------ Records to use

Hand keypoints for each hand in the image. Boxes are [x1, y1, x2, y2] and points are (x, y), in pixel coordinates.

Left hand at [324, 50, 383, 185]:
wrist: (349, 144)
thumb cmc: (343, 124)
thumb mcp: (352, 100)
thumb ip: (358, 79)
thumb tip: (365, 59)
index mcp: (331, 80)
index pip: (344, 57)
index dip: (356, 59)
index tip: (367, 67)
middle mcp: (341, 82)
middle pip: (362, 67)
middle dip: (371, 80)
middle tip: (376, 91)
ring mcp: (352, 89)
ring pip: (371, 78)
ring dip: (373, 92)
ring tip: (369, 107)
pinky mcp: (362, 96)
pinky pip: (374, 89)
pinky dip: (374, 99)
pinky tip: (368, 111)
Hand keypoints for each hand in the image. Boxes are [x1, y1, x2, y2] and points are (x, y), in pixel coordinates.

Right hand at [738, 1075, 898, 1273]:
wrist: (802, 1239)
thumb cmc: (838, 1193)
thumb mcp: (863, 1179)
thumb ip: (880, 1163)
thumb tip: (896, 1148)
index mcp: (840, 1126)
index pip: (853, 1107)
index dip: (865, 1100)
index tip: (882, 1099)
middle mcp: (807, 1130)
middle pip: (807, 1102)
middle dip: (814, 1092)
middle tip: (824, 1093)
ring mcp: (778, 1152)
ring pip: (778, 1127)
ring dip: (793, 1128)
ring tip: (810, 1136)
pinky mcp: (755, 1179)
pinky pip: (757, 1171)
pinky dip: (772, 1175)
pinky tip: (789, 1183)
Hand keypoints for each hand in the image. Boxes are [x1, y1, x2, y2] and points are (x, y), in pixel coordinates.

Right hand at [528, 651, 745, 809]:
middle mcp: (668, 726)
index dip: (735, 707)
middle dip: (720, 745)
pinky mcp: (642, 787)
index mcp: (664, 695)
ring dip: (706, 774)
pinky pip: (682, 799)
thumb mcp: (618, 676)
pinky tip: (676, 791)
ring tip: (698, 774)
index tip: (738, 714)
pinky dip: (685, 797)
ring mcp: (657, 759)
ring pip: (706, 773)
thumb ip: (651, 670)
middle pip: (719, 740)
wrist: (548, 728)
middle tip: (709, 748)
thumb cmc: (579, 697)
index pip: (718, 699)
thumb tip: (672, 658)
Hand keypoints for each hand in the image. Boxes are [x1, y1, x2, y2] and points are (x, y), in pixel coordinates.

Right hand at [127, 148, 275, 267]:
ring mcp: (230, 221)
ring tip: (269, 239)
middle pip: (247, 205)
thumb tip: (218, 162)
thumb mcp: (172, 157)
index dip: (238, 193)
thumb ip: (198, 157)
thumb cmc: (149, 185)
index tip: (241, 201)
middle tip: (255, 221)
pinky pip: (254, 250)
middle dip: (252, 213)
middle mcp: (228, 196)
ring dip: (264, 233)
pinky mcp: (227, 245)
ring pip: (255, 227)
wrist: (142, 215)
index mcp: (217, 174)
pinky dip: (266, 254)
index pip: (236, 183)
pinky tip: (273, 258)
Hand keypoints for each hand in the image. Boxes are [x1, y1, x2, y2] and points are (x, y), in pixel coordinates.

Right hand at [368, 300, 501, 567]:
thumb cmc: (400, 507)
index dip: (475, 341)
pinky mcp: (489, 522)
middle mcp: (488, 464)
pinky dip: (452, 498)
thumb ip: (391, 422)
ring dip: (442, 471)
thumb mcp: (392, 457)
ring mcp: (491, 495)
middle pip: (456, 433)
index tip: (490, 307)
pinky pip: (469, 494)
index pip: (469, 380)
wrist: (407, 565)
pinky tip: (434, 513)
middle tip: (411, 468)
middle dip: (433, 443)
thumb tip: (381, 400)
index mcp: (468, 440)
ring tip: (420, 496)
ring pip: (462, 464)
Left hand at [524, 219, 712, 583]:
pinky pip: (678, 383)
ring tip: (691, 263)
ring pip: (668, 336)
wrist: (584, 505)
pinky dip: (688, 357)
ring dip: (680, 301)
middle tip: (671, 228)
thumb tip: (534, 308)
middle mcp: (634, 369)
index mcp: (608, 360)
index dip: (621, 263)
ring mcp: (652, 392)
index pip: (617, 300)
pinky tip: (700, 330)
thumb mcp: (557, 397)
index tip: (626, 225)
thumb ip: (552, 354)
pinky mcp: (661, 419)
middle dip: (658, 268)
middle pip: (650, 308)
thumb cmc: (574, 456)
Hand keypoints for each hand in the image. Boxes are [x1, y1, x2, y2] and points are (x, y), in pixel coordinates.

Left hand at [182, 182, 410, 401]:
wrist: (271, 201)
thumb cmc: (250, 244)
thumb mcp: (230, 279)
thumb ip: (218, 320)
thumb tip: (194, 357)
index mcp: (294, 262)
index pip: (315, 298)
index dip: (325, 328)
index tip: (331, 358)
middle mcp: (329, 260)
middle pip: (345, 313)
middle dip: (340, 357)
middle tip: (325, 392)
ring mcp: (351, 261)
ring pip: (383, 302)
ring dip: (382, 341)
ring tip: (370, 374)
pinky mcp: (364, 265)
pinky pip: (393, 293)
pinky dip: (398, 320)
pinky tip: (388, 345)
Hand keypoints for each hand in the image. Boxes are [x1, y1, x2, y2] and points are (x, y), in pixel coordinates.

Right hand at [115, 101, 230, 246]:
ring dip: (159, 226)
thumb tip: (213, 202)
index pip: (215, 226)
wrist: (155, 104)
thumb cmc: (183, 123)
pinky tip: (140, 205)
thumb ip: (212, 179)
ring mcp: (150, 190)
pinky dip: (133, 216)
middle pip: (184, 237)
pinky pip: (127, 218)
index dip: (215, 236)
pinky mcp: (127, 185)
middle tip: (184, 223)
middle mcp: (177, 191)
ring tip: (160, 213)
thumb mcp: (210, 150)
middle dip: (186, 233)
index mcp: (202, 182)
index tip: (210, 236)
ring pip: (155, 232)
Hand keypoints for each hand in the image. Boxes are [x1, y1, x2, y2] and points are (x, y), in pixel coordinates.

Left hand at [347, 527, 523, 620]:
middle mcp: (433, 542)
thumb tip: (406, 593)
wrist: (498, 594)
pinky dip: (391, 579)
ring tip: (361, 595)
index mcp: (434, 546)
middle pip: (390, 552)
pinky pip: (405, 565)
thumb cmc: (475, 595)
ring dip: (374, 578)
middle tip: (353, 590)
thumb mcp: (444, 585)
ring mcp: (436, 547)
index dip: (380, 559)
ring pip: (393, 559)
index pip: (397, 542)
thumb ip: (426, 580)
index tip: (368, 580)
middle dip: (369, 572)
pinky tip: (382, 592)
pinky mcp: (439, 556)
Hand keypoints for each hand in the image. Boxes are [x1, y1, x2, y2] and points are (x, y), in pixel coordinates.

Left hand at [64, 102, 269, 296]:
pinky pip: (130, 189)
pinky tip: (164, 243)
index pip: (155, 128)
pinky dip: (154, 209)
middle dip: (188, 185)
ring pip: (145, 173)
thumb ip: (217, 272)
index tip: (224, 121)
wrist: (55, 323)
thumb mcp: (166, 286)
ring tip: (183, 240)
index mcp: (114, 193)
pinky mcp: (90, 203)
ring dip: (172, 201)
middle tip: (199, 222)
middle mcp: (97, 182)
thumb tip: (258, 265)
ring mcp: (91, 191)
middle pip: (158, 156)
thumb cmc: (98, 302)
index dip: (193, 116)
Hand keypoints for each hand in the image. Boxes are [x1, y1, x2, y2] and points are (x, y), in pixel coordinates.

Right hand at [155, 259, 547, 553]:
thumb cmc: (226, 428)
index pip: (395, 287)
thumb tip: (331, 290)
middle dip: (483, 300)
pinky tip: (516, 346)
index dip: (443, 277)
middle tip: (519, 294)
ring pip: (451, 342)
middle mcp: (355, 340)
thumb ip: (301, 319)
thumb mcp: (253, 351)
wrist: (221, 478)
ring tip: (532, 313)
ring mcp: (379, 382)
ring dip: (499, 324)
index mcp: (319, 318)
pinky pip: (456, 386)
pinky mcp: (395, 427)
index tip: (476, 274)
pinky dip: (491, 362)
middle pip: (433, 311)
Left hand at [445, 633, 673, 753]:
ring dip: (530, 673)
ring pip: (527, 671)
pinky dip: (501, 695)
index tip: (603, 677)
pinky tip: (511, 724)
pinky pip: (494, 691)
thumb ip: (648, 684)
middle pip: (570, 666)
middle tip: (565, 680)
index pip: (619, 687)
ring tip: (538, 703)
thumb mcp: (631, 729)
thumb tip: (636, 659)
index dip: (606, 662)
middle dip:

------------

→ Required work:
Begin at the line above that has "middle pip: (456, 433)" and stop after the line that has "ring pip: (668, 336)", copying each line exactly and adding nothing else.

→ Written response:
middle pip: (456, 433)
index tip: (490, 307)
pinky pip: (469, 494)
index pip: (469, 380)
wrist: (407, 565)
pinky tip: (434, 513)
middle tip: (411, 468)
middle dip: (433, 443)
thumb tip: (381, 400)
index mcp: (468, 440)
ring tip: (420, 496)
ring pip: (462, 464)
Left hand at [524, 219, 712, 583]:
pinky pip: (678, 383)
ring tip: (691, 263)
ring pip: (668, 336)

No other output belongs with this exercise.